## Record excerpts
* * *

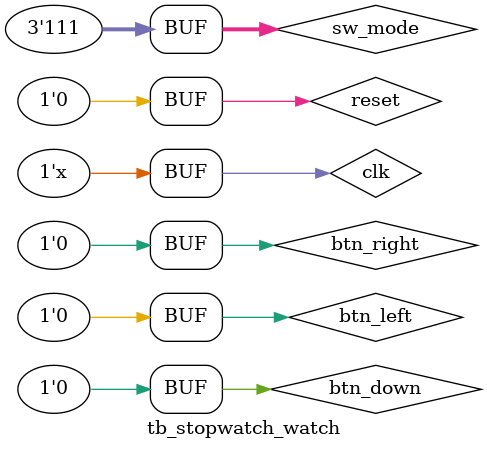
<source format=v>
`timescale 1ns / 1ps



module tb_stopwatch_watch();

    reg clk, reset, btn_left, btn_right, btn_down;
    reg [2:0] sw_mode;
    wire [3:0] fnd_comm;
    wire [7:0] fnd_font;
    wire [4:0] led;

    top_stopwatch dut(
    .clk(clk),
    .reset(reset),
    .sw_mode(sw_mode),
    .btn_left(btn_left),
    .btn_right(btn_right),
    .btn_down(btn_down),
    .fnd_comm(fnd_comm),
    .fnd_font(fnd_font),
    .led(led)
    );

    always #5 clk = ~clk;
    initial begin
        clk = 0;
        reset = 0;
        btn_left = 1'b0;
        btn_down = 1'b0;
        btn_right = 1'b0;

        #10;
        reset = 1;
        
        #10;
        reset= 0;
        sw_mode = 3'b011;

    #100000000;
        btn_down = 1'b1;
    #100000000;
        btn_down = 1'b0;
    #100000000;
        btn_down = 1'b1;
    #100000000;
        btn_down = 1'b0;
    #100000000;
        btn_right = 1'b1;
    #100000000;
        btn_right = 1'b0;
    #100000000;
        btn_right = 1'b1;
    #100000000;
        btn_right = 1'b0;


        #10;
        sw_mode = 3'b111;
        #100000000;
        btn_down = 1'b1;
    #100000000;
        btn_left = 1'b0;
    #100000000;
        btn_down = 1'b1;
    #100000000;
        btn_down = 1'b0;
    #100000000;
        btn_right = 1'b1;
    #100000000;
        btn_right = 1'b0;
    #100000000;
        btn_right = 1'b1;
    #100000000;
        btn_right = 1'b0;
 
    end 
endmodule
</source>
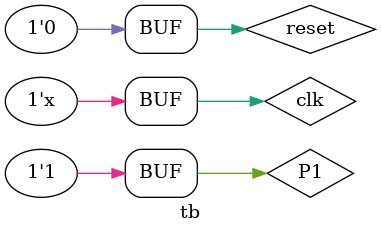
<source format=v>
`timescale 1ns / 1ps


module tb();

    reg clk, P1, reset;
    
    wire out;

    
    always begin
    #5 clk = ~clk;
    end
    
     seq_detector dut(P1, clk, reset, out );
   
    initial begin
    clk = 0;
    P1 = 0;
    reset = 1;
    
    #15 reset = 0;
    
    #10 P1 = 1;
    #10 P1 = 1;
    #10 P1 = 0;
    #10 P1 = 0;
    
    #20 reset = 1;
    #10 reset = 0;
    
    #10 P1 = 1;
    #10 P1 = 1;
    #10 P1 = 1;
    #10 P1 = 0;
    
    #10 P1 = 1;
    #10 P1 = 0;
    #10 P1 = 1;
    #10 P1 = 0;
    
    #10 reset = 1;
    #10 reset = 0;
    
    #10 P1 = 1;
    #10 P1 = 1;
    #10 P1 = 0;
    #10 P1 = 0;
    #10 P1 = 1;
    end
    
endmodule

</source>
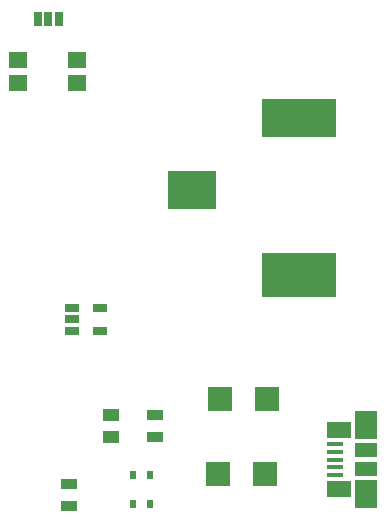
<source format=gtp>
G04*
G04 #@! TF.GenerationSoftware,Altium Limited,Altium Designer,25.4.2 (15)*
G04*
G04 Layer_Color=8421504*
%FSLAX44Y44*%
%MOMM*%
G71*
G04*
G04 #@! TF.SameCoordinates,15869630-21D1-4171-BE07-BC68FFD32C74*
G04*
G04*
G04 #@! TF.FilePolarity,Positive*
G04*
G01*
G75*
%ADD21R,0.6000X0.8000*%
%ADD22R,1.3000X0.7000*%
%ADD23R,1.4500X1.0500*%
%ADD24R,1.5500X1.3500*%
%ADD25R,0.6350X1.2700*%
%ADD26R,2.0000X2.0000*%
%ADD27R,1.4000X0.9500*%
%ADD28R,1.3800X0.4500*%
%ADD29R,2.1000X1.4750*%
%ADD30R,1.9000X2.3750*%
%ADD31R,1.9000X1.1750*%
%ADD32R,6.3500X3.3000*%
%ADD33R,6.3500X3.8100*%
%ADD34R,4.0600X3.3000*%
D21*
X369200Y124460D02*
D03*
X354700D02*
D03*
X369200Y100330D02*
D03*
X354700D02*
D03*
D22*
X326960Y266040D02*
D03*
Y247040D02*
D03*
X302960D02*
D03*
Y256540D02*
D03*
Y266040D02*
D03*
D23*
X336550Y175370D02*
D03*
Y156870D02*
D03*
D24*
X257810Y456340D02*
D03*
Y475840D02*
D03*
X307340Y456340D02*
D03*
Y475840D02*
D03*
D25*
X274320Y510540D02*
D03*
X283210D02*
D03*
X292100D02*
D03*
D26*
X427040Y125730D02*
D03*
X467040D02*
D03*
X428310Y189230D02*
D03*
X468310D02*
D03*
D27*
X300990Y98700D02*
D03*
Y117200D02*
D03*
X373380Y175620D02*
D03*
Y157120D02*
D03*
D28*
X525850Y124915D02*
D03*
Y131415D02*
D03*
Y137915D02*
D03*
Y144415D02*
D03*
Y150915D02*
D03*
D29*
X529450Y113290D02*
D03*
Y162540D02*
D03*
D30*
X552450Y108790D02*
D03*
Y167040D02*
D03*
D31*
Y129540D02*
D03*
Y146290D02*
D03*
D32*
X495800Y426740D02*
D03*
D33*
Y293840D02*
D03*
D34*
X404400Y365740D02*
D03*
M02*

</source>
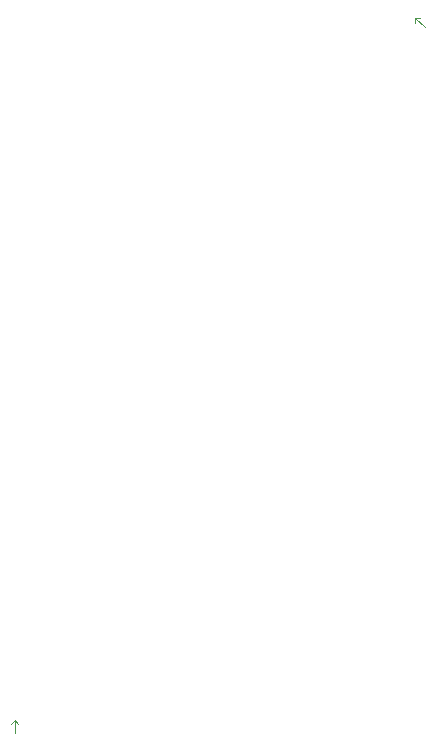
<source format=gbo>
G04 #@! TF.GenerationSoftware,KiCad,Pcbnew,5.1.5+dfsg1-2build2*
G04 #@! TF.CreationDate,2020-11-24T02:53:37+01:00*
G04 #@! TF.ProjectId,sony-scopeman,736f6e79-2d73-4636-9f70-656d616e2e6b,rev?*
G04 #@! TF.SameCoordinates,Original*
G04 #@! TF.FileFunction,Legend,Bot*
G04 #@! TF.FilePolarity,Positive*
%FSLAX46Y46*%
G04 Gerber Fmt 4.6, Leading zero omitted, Abs format (unit mm)*
G04 Created by KiCad (PCBNEW 5.1.5+dfsg1-2build2) date 2020-11-24 02:53:37*
%MOMM*%
%LPD*%
G04 APERTURE LIST*
%ADD10C,0.120000*%
G04 APERTURE END LIST*
D10*
X117000000Y-138050000D02*
X117000000Y-136950000D01*
X117000000Y-136950000D02*
X117300000Y-137250000D01*
X117000000Y-136950000D02*
X116700000Y-137250000D01*
X150929289Y-77479289D02*
X151353553Y-77479289D01*
X150929289Y-77479289D02*
X150929289Y-77903553D01*
X151707107Y-78257107D02*
X150929289Y-77479289D01*
M02*

</source>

* * *

## Task objective
Word for word, print all of the data; skip the pictures.

## Output for this task
<source format=v>
`timescale 1ns / 1ps



module tb_stopwatch_watch();

    reg clk, reset, btn_left, btn_right, btn_down;
    reg [2:0] sw_mode;
    wire [3:0] fnd_comm;
    wire [7:0] fnd_font;
    wire [4:0] led;

    top_stopwatch dut(
    .clk(clk),
    .reset(reset),
    .sw_mode(sw_mode),
    .btn_left(btn_left),
    .btn_right(btn_right),
    .btn_down(btn_down),
    .fnd_comm(fnd_comm),
    .fnd_font(fnd_font),
    .led(led)
    );

    always #5 clk = ~clk;
    initial begin
        clk = 0;
        reset = 0;
        btn_left = 1'b0;
        btn_down = 1'b0;
        btn_right = 1'b0;

        #10;
        reset = 1;
        
        #10;
        reset= 0;
        sw_mode = 3'b011;

    #100000000;
        btn_down = 1'b1;
    #100000000;
        btn_down = 1'b0;
    #100000000;
        btn_down = 1'b1;
    #100000000;
        btn_down = 1'b0;
    #100000000;
        btn_right = 1'b1;
    #100000000;
        btn_right = 1'b0;
    #100000000;
        btn_right = 1'b1;
    #100000000;
        btn_right = 1'b0;


        #10;
        sw_mode = 3'b111;
        #100000000;
        btn_down = 1'b1;
    #100000000;
        btn_left = 1'b0;
    #100000000;
        btn_down = 1'b1;
    #100000000;
        btn_down = 1'b0;
    #100000000;
        btn_right = 1'b1;
    #100000000;
        btn_right = 1'b0;
    #100000000;
        btn_right = 1'b1;
    #100000000;
        btn_right = 1'b0;
 
    end 
endmodule
</source>
<source format=v>
`timescale 1ns / 1ps


module tb();

    reg clk, P1, reset;
    
    wire out;

    
    always begin
    #5 clk = ~clk;
    end
    
     seq_detector dut(P1, clk, reset, out );
   
    initial begin
    clk = 0;
    P1 = 0;
    reset = 1;
    
    #15 reset = 0;
    
    #10 P1 = 1;
    #10 P1 = 1;
    #10 P1 = 0;
    #10 P1 = 0;
    
    #20 reset = 1;
    #10 reset = 0;
    
    #10 P1 = 1;
    #10 P1 = 1;
    #10 P1 = 1;
    #10 P1 = 0;
    
    #10 P1 = 1;
    #10 P1 = 0;
    #10 P1 = 1;
    #10 P1 = 0;
    
    #10 reset = 1;
    #10 reset = 0;
    
    #10 P1 = 1;
    #10 P1 = 1;
    #10 P1 = 0;
    #10 P1 = 0;
    #10 P1 = 1;
    end
    
endmodule

</source>
<source format=gtp>
G04*
G04 #@! TF.GenerationSoftware,Altium Limited,Altium Designer,25.4.2 (15)*
G04*
G04 Layer_Color=8421504*
%FSLAX44Y44*%
%MOMM*%
G71*
G04*
G04 #@! TF.SameCoordinates,15869630-21D1-4171-BE07-BC68FFD32C74*
G04*
G04*
G04 #@! TF.FilePolarity,Positive*
G04*
G01*
G75*
%ADD21R,0.6000X0.8000*%
%ADD22R,1.3000X0.7000*%
%ADD23R,1.4500X1.0500*%
%ADD24R,1.5500X1.3500*%
%ADD25R,0.6350X1.2700*%
%ADD26R,2.0000X2.0000*%
%ADD27R,1.4000X0.9500*%
%ADD28R,1.3800X0.4500*%
%ADD29R,2.1000X1.4750*%
%ADD30R,1.9000X2.3750*%
%ADD31R,1.9000X1.1750*%
%ADD32R,6.3500X3.3000*%
%ADD33R,6.3500X3.8100*%
%ADD34R,4.0600X3.3000*%
D21*
X369200Y124460D02*
D03*
X354700D02*
D03*
X369200Y100330D02*
D03*
X354700D02*
D03*
D22*
X326960Y266040D02*
D03*
Y247040D02*
D03*
X302960D02*
D03*
Y256540D02*
D03*
Y266040D02*
D03*
D23*
X336550Y175370D02*
D03*
Y156870D02*
D03*
D24*
X257810Y456340D02*
D03*
Y475840D02*
D03*
X307340Y456340D02*
D03*
Y475840D02*
D03*
D25*
X274320Y510540D02*
D03*
X283210D02*
D03*
X292100D02*
D03*
D26*
X427040Y125730D02*
D03*
X467040D02*
D03*
X428310Y189230D02*
D03*
X468310D02*
D03*
D27*
X300990Y98700D02*
D03*
Y117200D02*
D03*
X373380Y175620D02*
D03*
Y157120D02*
D03*
D28*
X525850Y124915D02*
D03*
Y131415D02*
D03*
Y137915D02*
D03*
Y144415D02*
D03*
Y150915D02*
D03*
D29*
X529450Y113290D02*
D03*
Y162540D02*
D03*
D30*
X552450Y108790D02*
D03*
Y167040D02*
D03*
D31*
Y129540D02*
D03*
Y146290D02*
D03*
D32*
X495800Y426740D02*
D03*
D33*
Y293840D02*
D03*
D34*
X404400Y365740D02*
D03*
M02*

</source>
<source format=gbo>
G04 #@! TF.GenerationSoftware,KiCad,Pcbnew,5.1.5+dfsg1-2build2*
G04 #@! TF.CreationDate,2020-11-24T02:53:37+01:00*
G04 #@! TF.ProjectId,sony-scopeman,736f6e79-2d73-4636-9f70-656d616e2e6b,rev?*
G04 #@! TF.SameCoordinates,Original*
G04 #@! TF.FileFunction,Legend,Bot*
G04 #@! TF.FilePolarity,Positive*
%FSLAX46Y46*%
G04 Gerber Fmt 4.6, Leading zero omitted, Abs format (unit mm)*
G04 Created by KiCad (PCBNEW 5.1.5+dfsg1-2build2) date 2020-11-24 02:53:37*
%MOMM*%
%LPD*%
G04 APERTURE LIST*
%ADD10C,0.120000*%
G04 APERTURE END LIST*
D10*
X117000000Y-138050000D02*
X117000000Y-136950000D01*
X117000000Y-136950000D02*
X117300000Y-137250000D01*
X117000000Y-136950000D02*
X116700000Y-137250000D01*
X150929289Y-77479289D02*
X151353553Y-77479289D01*
X150929289Y-77479289D02*
X150929289Y-77903553D01*
X151707107Y-78257107D02*
X150929289Y-77479289D01*
M02*

</source>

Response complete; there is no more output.